Open xinwangChen opened 7 months ago
The paper says 29.05 Gflops for XL/4, and this other github issue says 28.8 Gflops. https://github.com/facebookresearch/DiT/issues/47
What do you get for XL/4?
I want know how do you calculate the flops? I can't get the same flops on your paper by thop.
Try fvcore; it's a nice tool to calculate FLOPs.
I want know how do you calculate the flops? I can't get the same flops on your paper by thop.
Try fvcore; it's a nice tool to calculate FLOPs.
You can also refer to the closed issue: https://github.com/facebookresearch/DiT/issues/14
For DiTXL/2,
Latent Size = 32 x 32 x 3 Patch Size = 2 Sequence Length = 4 * (32 // 2) ** 2 = 1024
For now let's focus only the pointwise feedforward network in a DiT block, input_dim = 1152 hidden_dim = input_dim * 4 = 4608 output_dim = 1152
FLOPs for a pointwise feedforward network ignoring FLOPs of GELU activation function is equal to,
21737373696 ~ 21.7374 B or GFLOPs ( MM([1024 x 1152] x [1152 x 4608]) + MM([1024 x 4608] x [4608 x 1152]) )

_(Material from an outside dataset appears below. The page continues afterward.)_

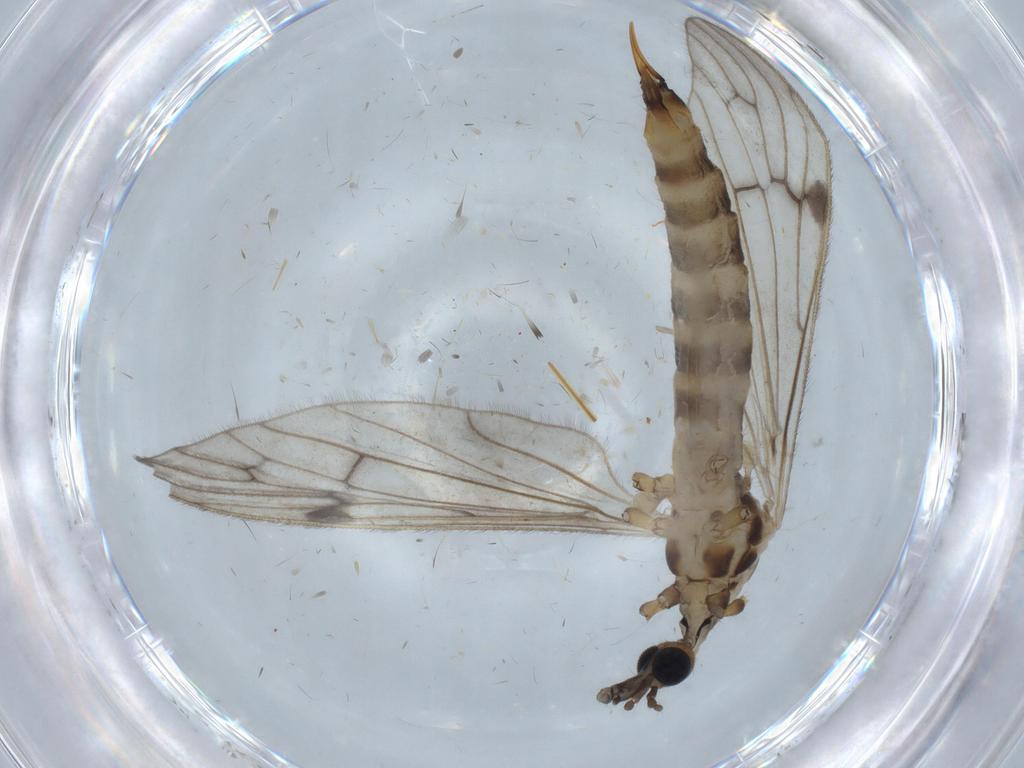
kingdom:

As we have 28 DiT blocks, total FLOPs of latent transformer is equal to,
21737373696 * 28 = 608646463488 ~ 608.6465 B or GFLOPs
FLOPs DiTXL/2 - 256x256 - 2 (just pointwise feedforward networks in DiT blocks) = 608.6465 B or GFLOPs
Reported in Paper FLOPs DiTXL/2 - 256x256 - 2 = 118.64 B or GFLOPs
From #14 FLOPs DiTXL/2 - 256x256 - 2 = 118.64 x 2 = 237.28 B or GFLOPs
I think FLOPs calculation are way off in the paper.
Please let me know if I have made any mistakes in my calculation.
I want know how do you calculate the flops? I can't get the same flops on your paper by thop.